With the pictures set aside, reproduce each entry precisely as it reads.
-- Raw data follows --
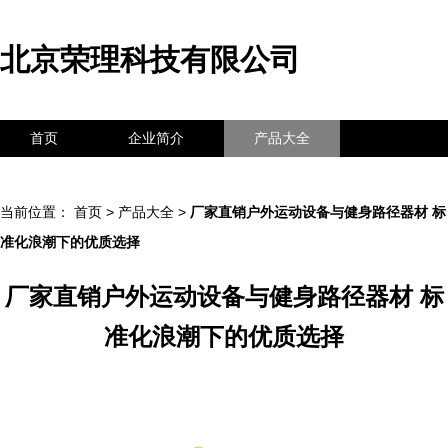
北京荣理科技有限公司
首页
企业简介
产品大全
联系我们
企业信息
访客留言
当前位置：
首页
>
产品大全
>
厂家直销户外运动设备与健身路径器材 标
准化浪潮下的优质选择
厂家直销户外运动设备与健身路径器材 标
准化浪潮下的优质选择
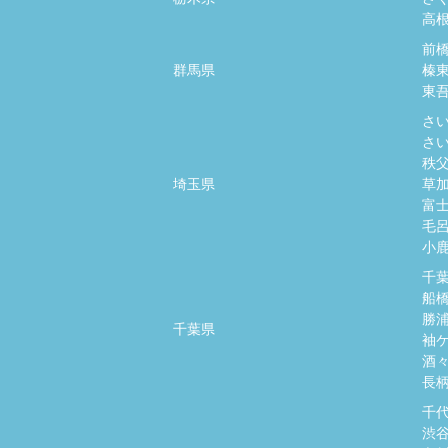
高
前
群馬県
榛
東
さ
さ
秩
埼玉県
草
富
毛
小
千
船
勝
千葉県
袖
酒
長
千
渋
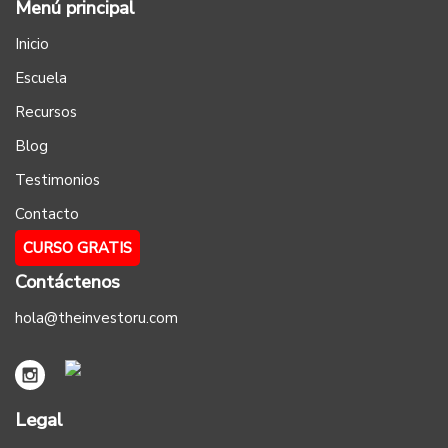
Menú principal
Inicio
Escuela
Recursos
Blog
Testimonios
Contacto
CURSO GRATIS
Contáctenos
hola@theinvestoru.com
Legal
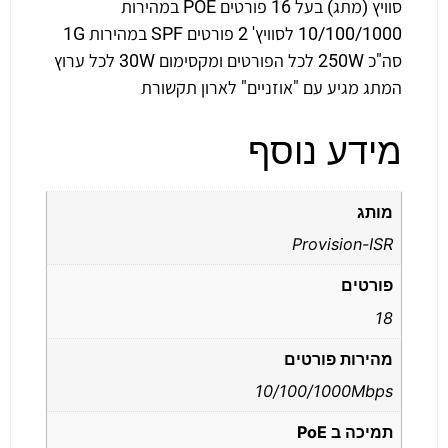
סוויץ (מתג) בעל 16 פורטים POE במהירות
10/100/1000 לסוויץ' 2 פורטים SPF במהירות 1G
סה"כ 250W לכל הפורטים ומקסימום 30W לכל ערוץ
המתג מגיע עם "אוזניים" לארון תקשורת
מידע נוסף
מותג
Provision-ISR
פורטים
18
מהירות פורטים
10/100/1000Mbps
תמיכה ב PoE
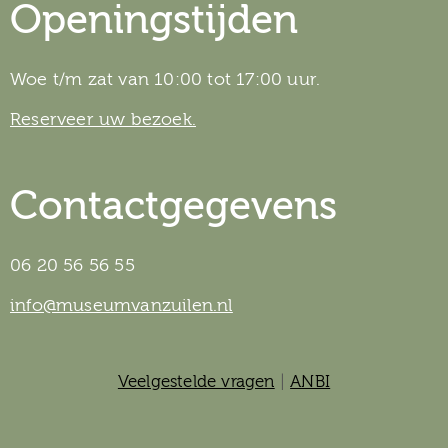
Openingstijden
Woe t/m zat van 10:00 tot 17:00 uur.
Reserveer uw bezoek.
Contactgegevens
06 20 56 56 55
info@museumvanzuilen.nl
Veelgestelde vragen
|
ANBI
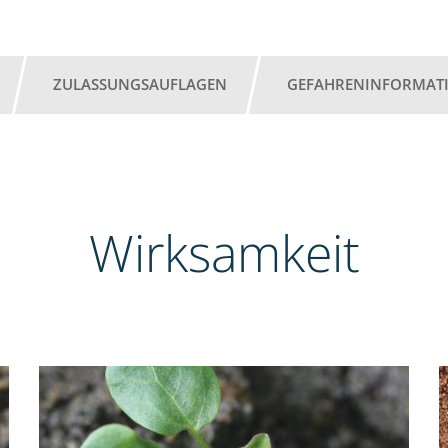
ZULASSUNGSAUFLAGEN
GEFAHRENINFORMAT
Wirksamkeit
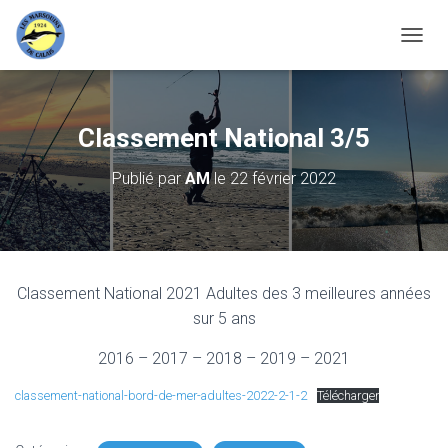
D
É
P
L
I
Classement National 3/5
E
R
Publié par
AM
le
22 février 2022
L
A
N
A
V
I
Classement National 2021 Adultes des 3 meilleures années
G
sur 5 ans
A
T
I
2016 – 2017 – 2018 – 2019 – 2021
O
N
classement-national-bord-de-mer-adultes-2022-2-1-2
Télécharger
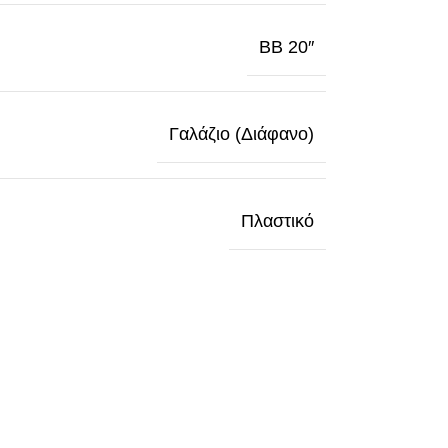
BB 20″
Γαλάζιο (Διάφανο)
Πλαστικό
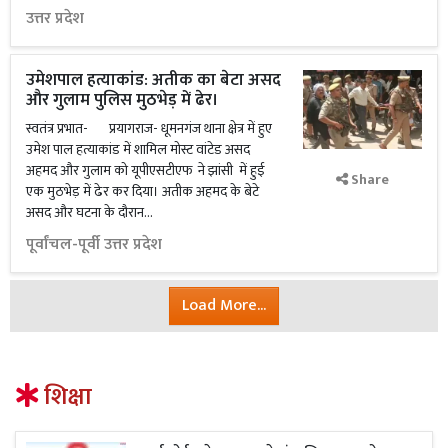
उत्तर प्रदेश
उमेशपाल हत्याकांड: अतीक का बेटा असद
और गुलाम पुलिस मुठभेड़ में ढेर।
स्वतंत्र प्रभात- प्रयागराज- धूमनगंज थाना क्षेत्र में हुए
उमेश पाल हत्याकांड में शामिल मोस्ट वांटेड असद
अहमद और गुलाम को यूपीएसटीएफ ने झांसी में हुई
Share
एक मुठभेड़ में ढेर कर दिया। अतीक अहमद के बेटे
असद और घटना के दौरान...
पूर्वांचल-पूर्वी उत्तर प्रदेश
Load More...
शिक्षा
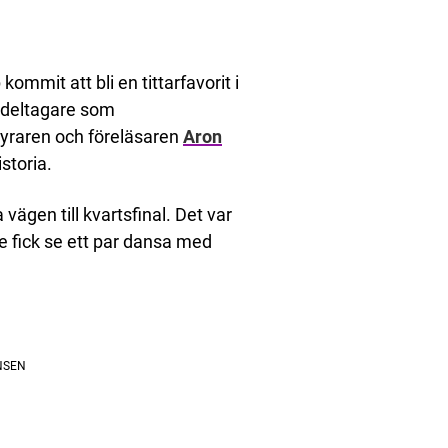
ommit att bli en tittarfavorit i
sdeltagare som
tyraren och föreläsaren
Aron
storia.
 vägen till kvartsfinal. Det var
e fick se ett par dansa med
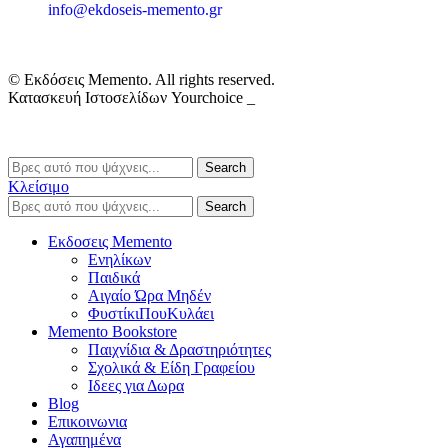
info@ekdoseis-memento.gr
© Εκδόσεις Memento. All rights reserved.
Κατασκευή Ιστοσελίδων Yourchoice _
Search
Κλείσιμο
Search
Εκδοσεις Memento
Ενηλίκων
Παιδικά
Αιγαίο Ώρα Μηδέν
ΦυστίκιΠουΚυλάει
Memento Bookstore
Παιχνίδια & Δραστηριότητες
Σχολικά & Είδη Γραφείου
Ιδεες για Δωρα
Blog
Επικοινωνια
Αγαπημένα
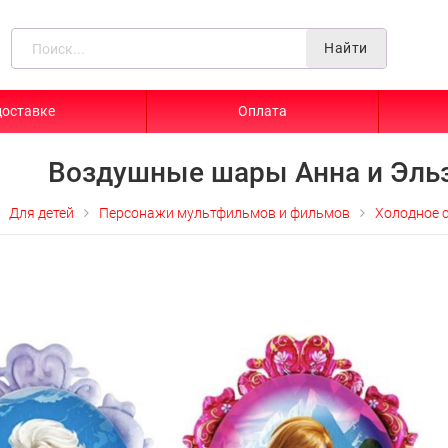
Найти
доставке
Оплата
Воздушные шары Анна и Эльз
Для детей
Персонажи мультфильмов и фильмов
Холодное 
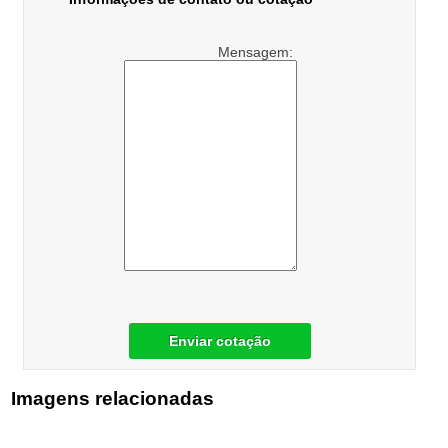
Mensagem:
Enviar cotação
Imagens relacionadas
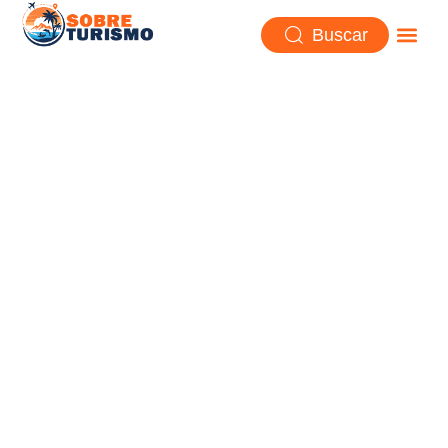
Buscar
El Museo del Samovar en
Rusia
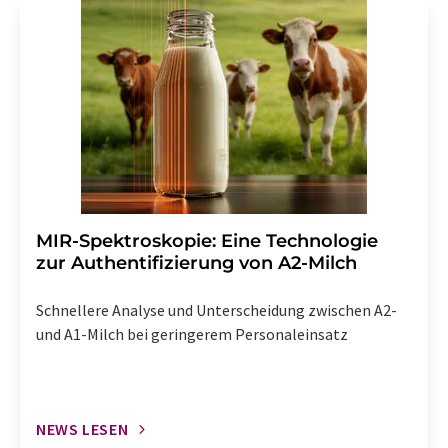
MIR-Spektroskopie: Eine Technologie
zur Authentifizierung von A2-Milch
Schnellere Analyse und Unterscheidung zwischen A2-
und A1-Milch bei geringerem Personaleinsatz
NEWS LESEN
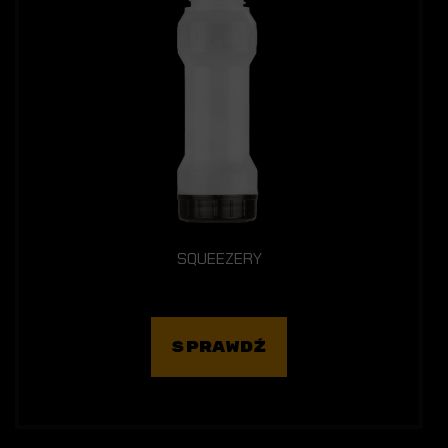
SQUEEZERY
SPRAWDŹ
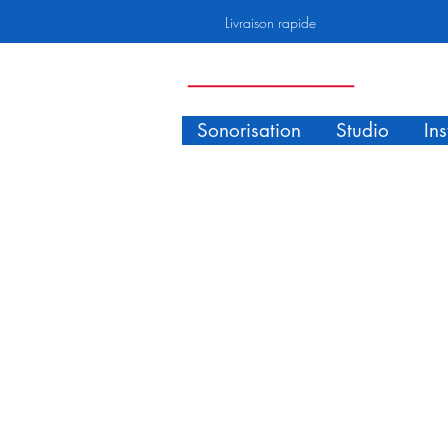
Livraison rapide
Sonorisation
Studio
In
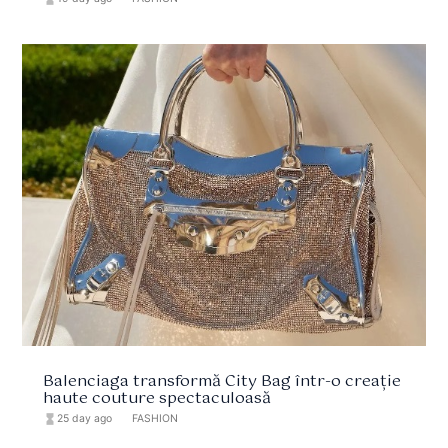
Balenciaga transformă City Bag într-o creație
haute couture spectaculoasă
hourglass_full
25 day ago
format_list_bulleted
FASHION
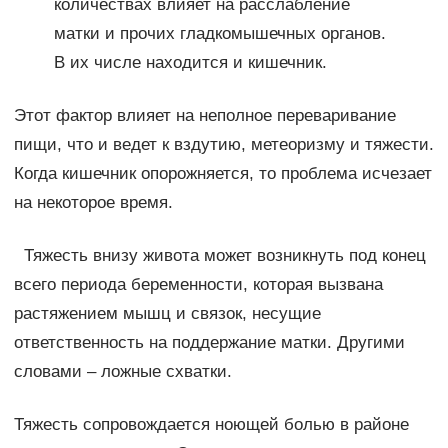
количествах влияет на расслабление
матки и прочих гладкомышечных органов.
В их числе находится и кишечник.
Этот фактор влияет на неполное переваривание
пищи, что и ведет к вздутию, метеоризму и тяжести.
Когда кишечник опорожняется, то проблема исчезает
на некоторое время.
Тяжесть внизу живота может возникнуть под конец
всего периода беременности, которая вызвана
растяжением мышц и связок, несущие
ответственность на поддержание матки. Другими
словами – ложные схватки.
Тяжесть сопровождается ноющей болью в районе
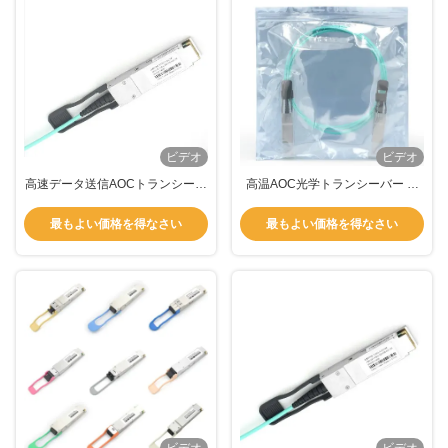
ビデオ
ビデオ
高速データ送信AOCトランシーバ
高温AOC光学トランシーバー 光
ー 25GbpsマルチモードSFPモジ
ファイバートランシーバー3m
ュール
850nm TAS-X5A3-85NCR
最もよい価格を得なさい
最もよい価格を得なさい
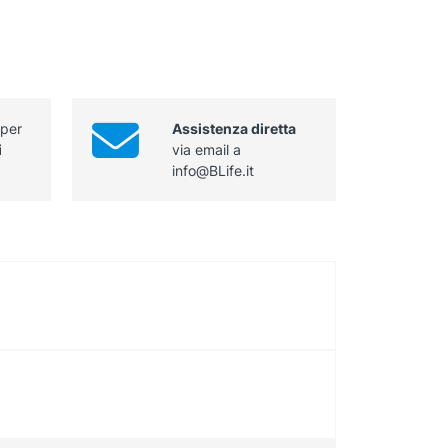
 per
Assistenza diretta
i
via email a
info@BLife.it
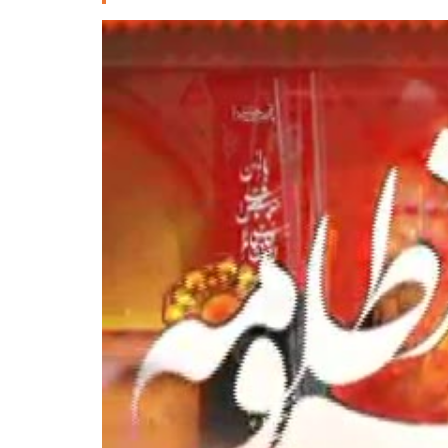
Deutsche
РУС
Fulfulde
Mandingue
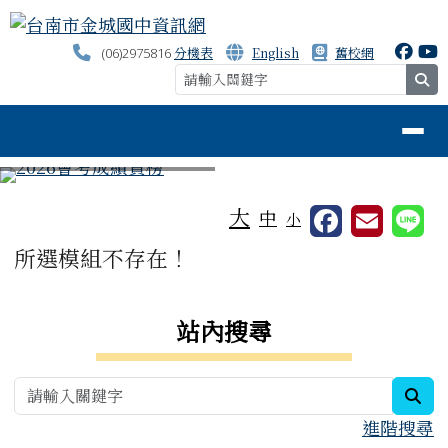
台南市金城國中資訊網
跳至主內容區
分機表
English
舊校網
(06)2975816
se
導覽列
⏸
工具列
大
中
小
頁尾區域
主內容區域
所選模組不存在！
右邊區域內容
站內搜尋
sea
進階搜尋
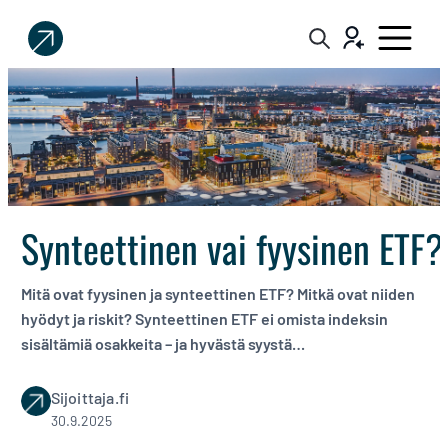
Sijoittaja.fi
Tee
parempia
sijoituspäätöksiä
Synteettinen vai fyysinen ETF?
Mitä ovat fyysinen ja synteettinen ETF? Mitkä ovat niiden
hyödyt ja riskit? Synteettinen ETF ei omista indeksin
sisältämiä osakkeita – ja hyvästä syystä…
Sijoittaja.fi
30.9.2025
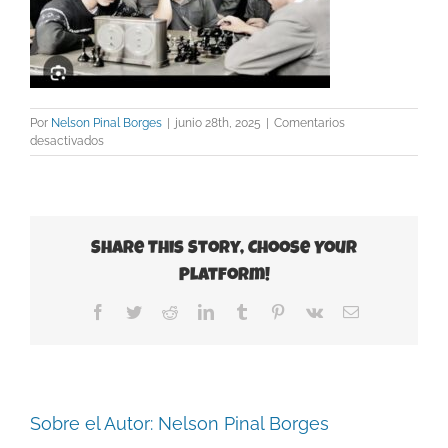
Por
Nelson Pinal Borges
|
junio 28th, 2025
|
Comentarios
en
desactivados
Fischer
vs
Petrosian
en
colores
Share This Story, Choose Your
Platform!
Facebook
Twitter
Reddit
LinkedIn
Tumblr
Pinterest
Vk
Correo
electrónico
Sobre el Autor:
Nelson Pinal Borges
-- Raw data concluded --
Answer to this task:
北京荣理科技有限公司
首页
企业简介
产品大全
联系我们
企业信息
访客留言
当前位置：
首页
>
产品大全
>
厂家直销户外运动设备与健身路径器材 标
准化浪潮下的优质选择
厂家直销户外运动设备与健身路径器材 标
准化浪潮下的优质选择
高
前
群馬県
榛
東
さ
さ
秩
埼玉県
草
富
毛
小
千
船
勝
千葉県
袖
酒
長
千
渋
Menú principal
Inicio
Escuela
Recursos
Blog
Testimonios
Contacto
CURSO GRATIS
Contáctenos
hola@theinvestoru.com
Legal
סוויץ (מתג) בעל 16 פורטים POE במהירות
10/100/1000 לסוויץ' 2 פורטים SPF במהירות 1G
סה"כ 250W לכל הפורטים ומקסימום 30W לכל ערוץ
המתג מגיע עם "אוזניים" לארון תקשורת
מידע נוסף
מותג
Provision-ISR
פורטים
18
מהירות פורטים
10/100/1000Mbps
תמיכה ב PoE
Openingstijden
Woe t/m zat van 10:00 tot 17:00 uur.
Reserveer uw bezoek.
Contactgegevens
06 20 56 56 55
info@museumvanzuilen.nl
Veelgestelde vragen
|
ANBI
ZULASSUNGSAUFLAGEN
GEFAHRENINFORMAT
Wirksamkeit
D
É
P
L
I
Classement National 3/5
E
R
Publié par
AM
le
22 février 2022
L
A
N
A
V
I
Classement National 2021 Adultes des 3 meilleures années
G
sur 5 ans
A
T
I
2016 – 2017 – 2018 – 2019 – 2021
O
N
classement-national-bord-de-mer-adultes-2022-2-1-2
Télécharger
BB 20″
Γαλάζιο (Διάφανο)
Πλαστικό
उत्तर प्रदेश
उमेशपाल हत्याकांड: अतीक का बेटा असद
और गुलाम पुलिस मुठभेड़ में ढेर।
स्वतंत्र प्रभात- प्रयागराज- धूमनगंज थाना क्षेत्र में हुए
उमेश पाल हत्याकांड में शामिल मोस्ट वांटेड असद
अहमद और गुलाम को यूपीएसटीएफ ने झांसी में हुई
Share
एक मुठभेड़ में ढेर कर दिया। अतीक अहमद के बेटे
असद और घटना के दौरान...
पूर्वांचल-पूर्वी उत्तर प्रदेश
Load More...
शिक्षा
ommit att bli en tittarfavorit i
sdeltagare som
tyraren och föreläsaren
Aron
storia.
 vägen till kvartsfinal. Det var
e fick se ett par dansa med
info@ekdoseis-memento.gr
© Εκδόσεις Memento. All rights reserved.
Κατασκευή Ιστοσελίδων Yourchoice _
Search
Κλείσιμο
Search
Εκδοσεις Memento
Ενηλίκων
Παιδικά
Αιγαίο Ώρα Μηδέν
ΦυστίκιΠουΚυλάει
Memento Bookstore
Παιχνίδια & Δραστηριότητες
Σχολικά & Είδη Γραφείου
Ιδεες για Δωρα
Blog
Επικοινωνια
Αγαπημένα
Найти
доставке
Оплата
Воздушные шары Анна и Эльз
Для детей
Персонажи мультфильмов и фильмов
Холодное 
Mensagem:
Enviar cotação
Imagens relacionadas
Buscar
El Museo del Samovar en
Rusia
MIR-Spektroskopie: Eine Technologie
zur Authentifizierung von A2-Milch
Schnellere Analyse und Unterscheidung zwischen A2-
und A1-Milch bei geringerem Personaleinsatz
NEWS LESEN
SQUEEZERY
SPRAWDŹ
Livraison rapide
Sonorisation
Studio
In
Balenciaga transformă City Bag într-o creație
haute couture spectaculoasă
hourglass_full
25 day ago
format_list_bulleted
FASHION
количествах влияет на расслабление
матки и прочих гладкомышечных органов.
В их числе находится и кишечник.
Этот фактор влияет на неполное переваривание
пищи, что и ведет к вздутию, метеоризму и тяжести.
Когда кишечник опорожняется, то проблема исчезает
на некоторое время.
Тяжесть внизу живота может возникнуть под конец
всего периода беременности, которая вызвана
растяжением мышц и связок, несущие
ответственность на поддержание матки. Другими
словами – ложные схватки.
Тяжесть сопровождается ноющей болью в районе
ビデオ
ビデオ
高速データ送信AOCトランシーバ
高温AOC光学トランシーバー 光
ー 25GbpsマルチモードSFPモジ
ファイバートランシーバー3m
ュール
850nm TAS-X5A3-85NCR
最もよい価格を得なさい
最もよい価格を得なさい
 per
Assistenza diretta
i
via email a
info@BLife.it
Deutsche
РУС
Fulfulde
Mandingue
台南市金城國中資訊網
跳至主內容區
分機表
English
舊校網
(06)2975816
se
導覽列
⏸
工具列
大
中
小
頁尾區域
主內容區域
所選模組不存在！
右邊區域內容
站內搜尋
sea
進階搜尋
Sijoittaja.fi
Tee
parempia
sijoituspäätöksiä
Synteettinen vai fyysinen ETF?
Mitä ovat fyysinen ja synteettinen ETF? Mitkä ovat niiden
hyödyt ja riskit? Synteettinen ETF ei omista indeksin
sisältämiä osakkeita – ja hyvästä syystä…
Sijoittaja.fi
30.9.2025
Por
Nelson Pinal Borges
|
junio 28th, 2025
|
Comentarios
en
desactivados
Fischer
vs
Petrosian
en
colores
Share This Story, Choose Your
Platform!
Facebook
Twitter
Reddit
LinkedIn
Tumblr
Pinterest
Vk
Correo
electrónico
Sobre el Autor:
Nelson Pinal Borges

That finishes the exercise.